Ciro Santilli

INDEX

Same as KEY.

Implied by UNIQUE.

Make MySQL create an index for the given tables.

INDEX does not imply neither UNIQUE nor NOT NULL.

CREATE TABLE t (
    id INT,
    val VARCHAR(16),
    INDEX (id)
);
INSERT INTO t VALUES (1, 'one');
INSERT INTO t VALUES (1, 'one2');
INSERT INTO t VALUES (2, 'two');
INSERT INTO t VALUES (NULL, 'null');
# Faster because of the index.
SELECT * FROM t WHERE id = 1;
DROP TABLE t;

Output:

1     one
1     one2

Note that there were no errors.

It is also common to make the key NOT NULL, which helps MySQL do certain optimizations.

Multi-column index

TODO check all of this section.

An index can span multiple columns c0 and c1, in which case it will be very efficiently used for WHERE c0 AND c1 queries, but not on WHERE c0 queries alone:

CREATE TABLE t (
    id INT,
    val VARCHAR(16),
    INDEX (id, val)
);
INSERT INTO t VALUES (1, 'one');
INSERT INTO t VALUES (1, 'one2');
INSERT INTO t VALUES (2, 'two');
# Faster because of the index.
SELECT * FROM t WHERE id = 1 AND val = 'one2';
EXPLAIN EXTENDED SELECT * FROM t WHERE id = 1 AND val = 'one2';
EXPLAIN EXTENDED SELECT * FROM t WHERE val = 'one2' AND id = 1;
DROP TABLE t;

Output (selection):

1     one2

+-------------+------+---------------+------+---------+-------------+----------+--------------------------+
| select_type | type | possible_keys | key  | key_len | ref         | filtered | Extra                    |
+-------------+------+---------------+------+---------+-------------+----------+--------------------------+
| SIMPLE      | ref  | id            | id   | 24      | const,const |   100.00 | Using where; Using index |
+-------------+------+---------------+------+---------+-------------+----------+--------------------------+

+-------------+------+---------------+------+---------+-------------+----------+--------------------------+
| select_type | type | possible_keys | key  | key_len | ref         | filtered | Extra                    |
+-------------+------+---------------+------+---------+-------------+----------+--------------------------+
| SIMPLE      | ref  | id            | id   | 24      | const,const |   100.00 | Using where; Using index |
+-------------+------+---------------+------+---------+-------------+----------+--------------------------+

TODO: understand EXPLAIN output in relation to indexes.

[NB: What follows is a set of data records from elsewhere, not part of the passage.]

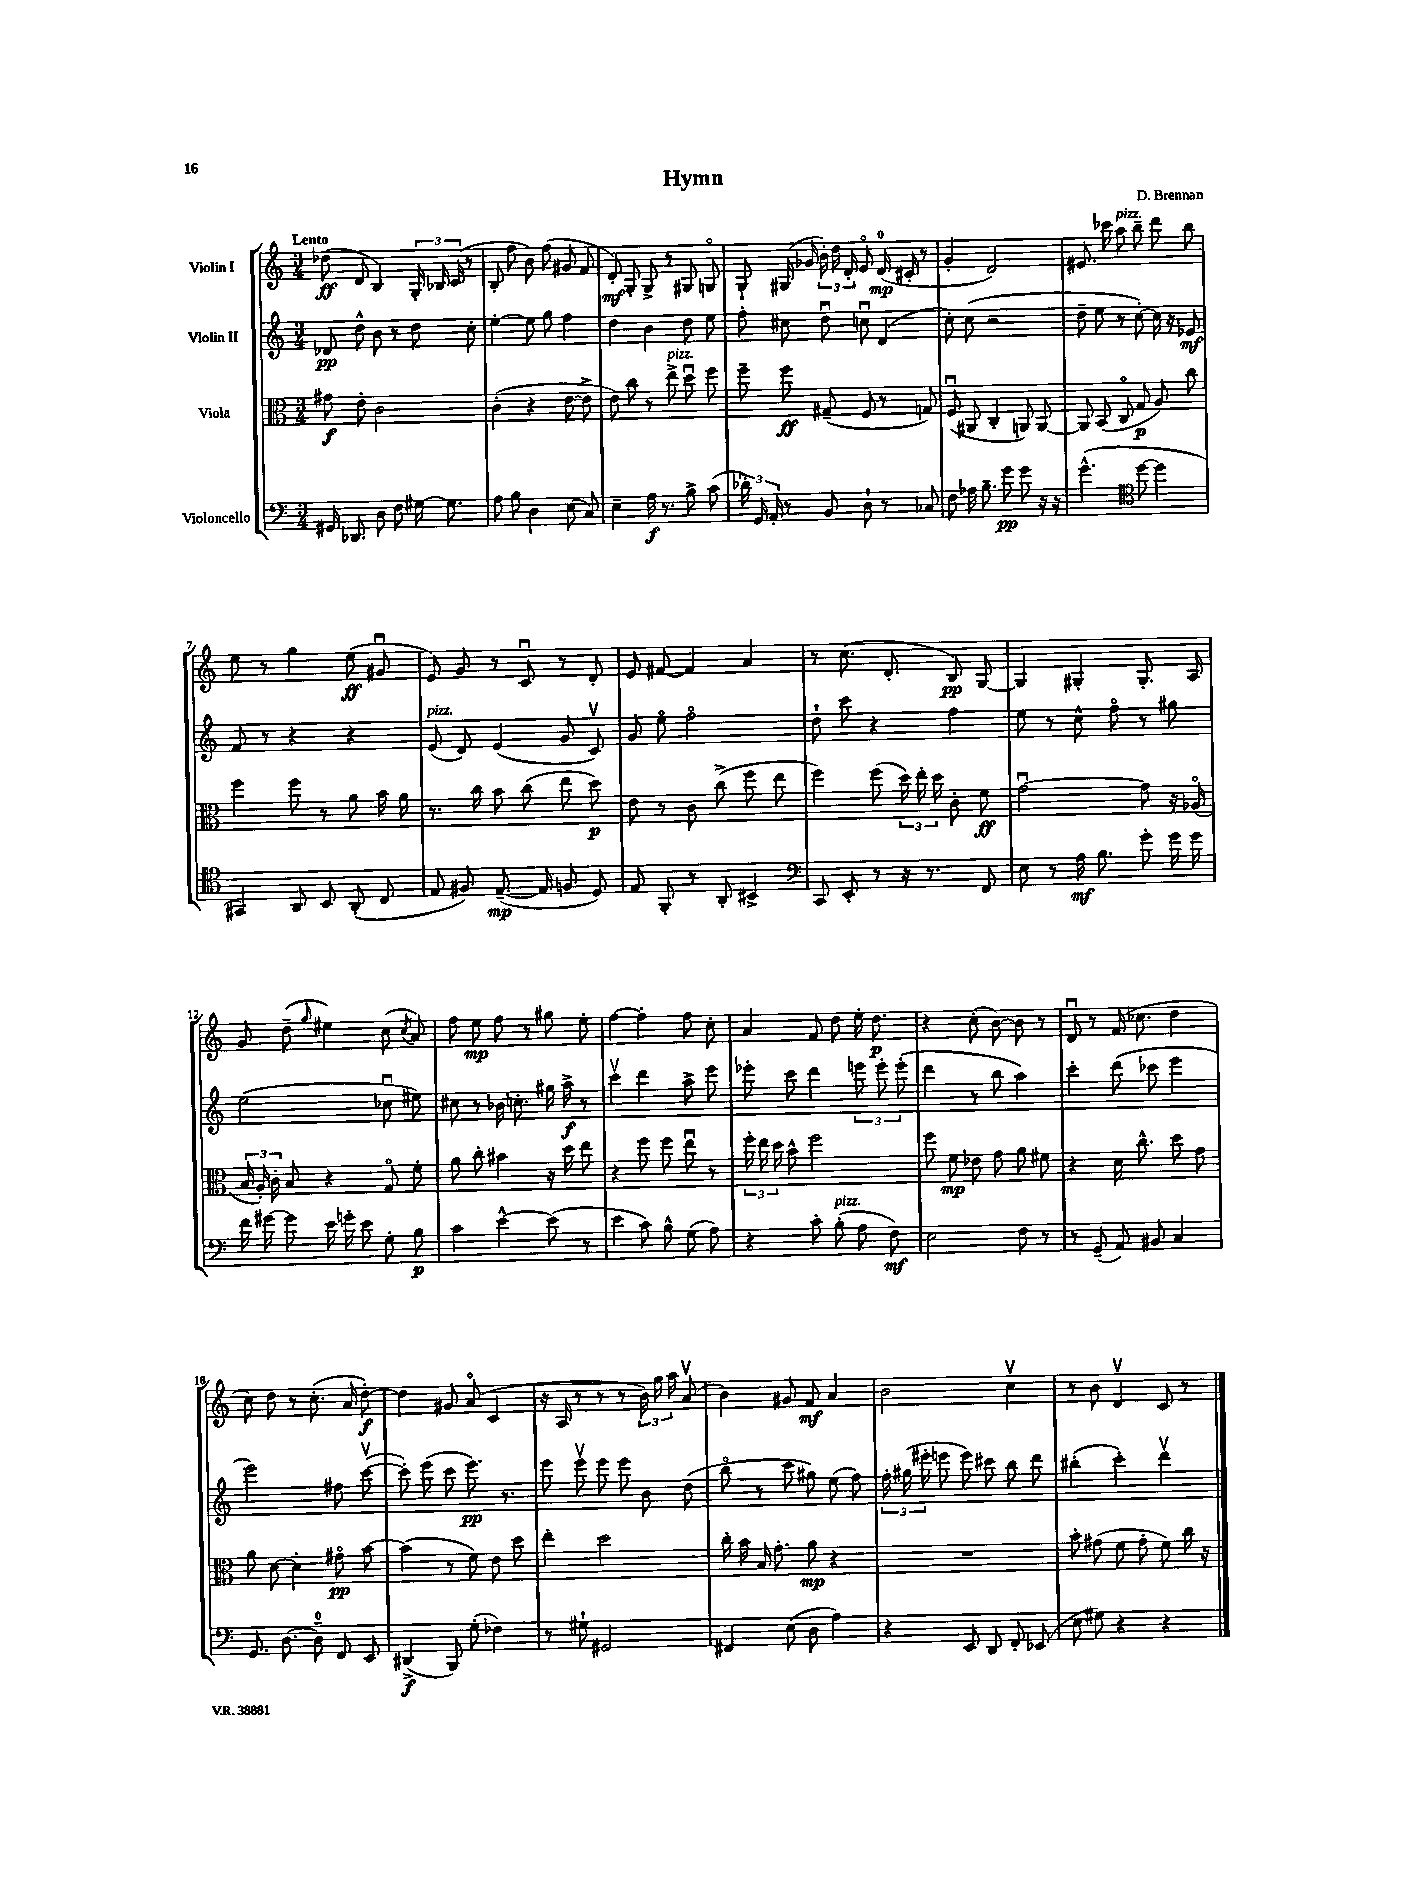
\header { title = "Hymn" composer = "D. Brennan" }
<<
\new StaffGroup <<
\new Staff = "s0" \with { instrumentName = "Violin I" } {
    \clef treble \key c \major \numericTimeSignature \time 3/4 \tempo "Lento"
    \autoBeamOff des''8\ff( d'8 b4) \tuplet 3/2 { g16-. bes16 c'16( } r8 |
    b8-. f''8 b'8) f''8( gis'8 f'8 |
    d'8-.\mf) g8-. g8-> r8 gis8 g8\flageolet |
    g8-! gis16( ges'16 \tuplet 3/2 { b'16-.) d''16 d'16-. } e'8\flageolet d'16-0\mp( cis'16-. r8 |
    g'4-. d'2) |
    eis'8. ces'''16 a''8^\markup { \italic "pizz." } b''8-- d'''8 b''8 |
    e''8 r8 g''4 e''8\ff( gis'8\downbow |
    e'8) g'8 r8 c'8\downbow r8 d'8-. |
    e'8 fis'8~ fis'4 a'4 |
    r8 c''8.( d'8.-. b8\pp) g8~ |
    g4 gis4-. gis8.-. a16 |
    g'8 d''8--( \grace { g''16 } eis''4) c''8( \acciaccatura { c''8 } a'8) |
    f''8 e''8\mp f''8 r8 gis''8 e''8-. |
    f''4~ f''4-. f''8 c''8-. |
    a'4 f'8 d''8 e''16-. d''8.\p |
    r4 c''8-.( b'8~) b'8 r8 |
    d'8\downbow r8 f'16( ces''8. d''4 |
    c''8) d''8 r8 c''8.-.( a'16 d''8~-.\f) |
    d''4 gis'8 a'8\flageolet( c'4 |
    r16 a16 r8 r8 r8 \tuplet 3/2 { b'16) g''16 a''16 } a'8\upbow( |
    b'4) gis'8 f'8\mf a'4 |
    b'2 c''4\upbow |
    r8 b'8 d'4\upbow c'8 r8 \bar "|." |
}
\new Staff = "s1" \with { instrumentName = "Violin II" } {
    \clef treble \key c \major \numericTimeSignature \time 3/4
    \autoBeamOff des'8\pp d''8-^ b'8 r8 d''8 c''8-. |
    e''4~-. e''8 g''8 f''4 |
    d''4 b'4 d''8 e''8 |
    f''8-. cis''8 d''8\downbow c''8\downbow d'4( |
    c''8-.) c''8( r2 |
    d''8-- e''8 r8 c''8~-.) c''16 r16 ees'8\mf |
    f'8 r8 r4 r4 |
    e'8^\markup { \italic "pizz." }( d'8) e'4( g'8 c'8\upbow) |
    g'8 e''8\flageolet f''2\flageolet |
    d''8-! c'''8 r4 f''4 |
    e''8 r8 c''8-^ f''8\flageolet r8 gis''8 |
    e''2( ces''8\downbow eis''8) |
    cis''8 r8 bes'16 c''8.-. gis''16 a''16->\f r8 |
    c'''4\upbow d'''4 a''8-> e'''8 |
    ees'''8-. c'''8 d'''4 \tuplet 3/2 { e'''8 e'''8-. e'''8-.( } |
    d'''4 r8 b''8 a''4) |
    c'''4-. d'''8( ces'''8 e'''4 |
    e'''2) fis''8 c'''8~\upbow( |
    c'''8-.) e'''8( c'''8 e'''8.\pp) r8. |
    e'''8 e'''8\upbow e'''8 e'''8 b'8 d''8( |
    b''8\flageolet r8 c'''8 gis''8) e''8( f''8) |
    \tuplet 3/2 { f''16-. gis''16( eis'''16-. } e'''8 e'''8) cis'''8 b''8 d'''8 |
    bis''4-.( c'''4-.) d'''4\upbow \bar "|." |
}
\new Staff = "s2" \with { instrumentName = "Viola" } {
    \clef alto \key c \major \numericTimeSignature \time 3/4
    \autoBeamOff gis'8\f e'8-. c'2 |
    c'4-.( r4 e'8~ e'8-> |
    e'8) c''8 r8 e''8->^\markup { \italic "pizz." } d''8\downbow f''8 |
    f''8-- f''8\ff gis8--( f8 r8 g8) |
    f8\downbow( ais,8 c4-. a,8) a,8~ |
    a,8 b,8( c8\flageolet g8\p a8) c''8 |
    f''4 f''8 r8 a'8 b'16 a'16 |
    r8. c''16 b'8 c''8( e''8 d''8\p) |
    e'8 r8 c'8 c''8->( f''8 e''8 |
    f''4) f''8( \tuplet 3/2 { d''16) e''16-. d''16 } c'8-. f'8\ff |
    g'2~\downbow g'8 r16 aes16\flageolet( |
    \tuplet 3/2 { b16 a16-.) c'16-. } b8 r4 g8\flageolet f'8-. |
    a'8 c''8-. bis'4 r16 d''16 e''8 |
    r4 f''8 f''8 e''8\downbow r8 |
    \tuplet 3/2 { f''16-. e''16 d''16 } b'8-^ f''2 |
    f''8 f'8\mp ees'8 g'8 a'8 fis'8 |
    r4 d'16 c''8.-^ d''8 g'8 |
    a'8 d'8~ d'4-. gis'8\flageolet\pp b'8~ |
    b'4( r8 f'8) e'8 d''8 |
    e''4-. d''2 |
    c''16-. b'16 b16 g'8.-. a'8\mp r4 |
    R2. |
    b'8-. gis'8( f'8 gis'8-. f'8) c''16 r16 \bar "|." |
}
\new Staff = "s3" \with { instrumentName = "Violoncello" } {
    \clef bass \key c \major \numericTimeSignature \time 3/4
    \autoBeamOff gis,16 des,8. d8 f8 gis16~ gis8. |
    a8 b8 d4 e8( c8) |
    e4-- a16\f r8. b8-> c'8( |
    \tuplet 3/2 { des'16-.) g,16 a,16-. } r8 b,8 d8-! r8 ces8 |
    f8 aes16 b8.-- g'8\pp g'8 r16 r16 |
    g'4.-^( \clef tenor d''8~ d''4 |
    gis,4) a,8 b,8 a,8-.( c8 |
    e8 fis8) e8.~--\mp( e16 f8 d8) |
    e8 f,8-. r8 a,8-. bis,4-> |
    \clef bass c,8 e,8-. r8 r16 r8. f,8 |
    e8 r8 a16\mf b8. g'8-. g'16 g'16 |
    f'16 gis'16~ gis'8 e'16 g'16-. e'8 g8-. b8\p |
    c'4 e'4~-^ e'8( r8 |
    e'4 c'8) b8-^ g8( a8) |
    r4 c'8-. b8-.^\markup { \italic "pizz." }( a8 f8\mf) |
    e2 f8 r8 |
    r8 g,8--( a,8) bis,8 c4 |
    g,8. d8.~ d8-0-- f,8 e,8 |
    dis,4->\f( b,,8) g8-.( fes4) |
    r8 gis8-! gis,2 |
    fis,4 e8( d8 a4) |
    r4 e,8 d,8 f,8-. ees,8( |
    e8 gis8) r4 r4 \bar "|." |
}
>>
>>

Two separate indexes on individual columns c0 and c1 can be both used to speed up a WHERE c0 c1 query by the MySQL optimizer, but this is a complex optimization (think in terms of the B-tree) and a multi-column INDEX is generally faster.

http://dba.stackexchange.com/questions/24489/how-are-multiple-indexes-used-in-a-query-by-mysql

CREATE TABLE t (
    id INT,
    val VARCHAR(16),
    INDEX (id),
    INDEX (val)
);
INSERT INTO t VALUES (1, 'one');
INSERT INTO t VALUES (1, 'one2');
INSERT INTO t VALUES (2, 'two');
# Faster because of the index.
SELECT * FROM t WHERE id = 1 AND val = 'one2';
EXPLAIN SELECT * FROM t WHERE id = 1 AND val = 'one2';
EXPLAIN SELECT * FROM t WHERE val = 'one2' AND id = 1;
DROP TABLE t;

KEY

Same as INDEX.

Add index after table is created

Either of:

ALTER TABLE tbl ADD INDEX col (index_name);
CREATE INDEX index_name ON your_table_name(column_name) USING HASH;

CREATE INDEX seems to be the most portable.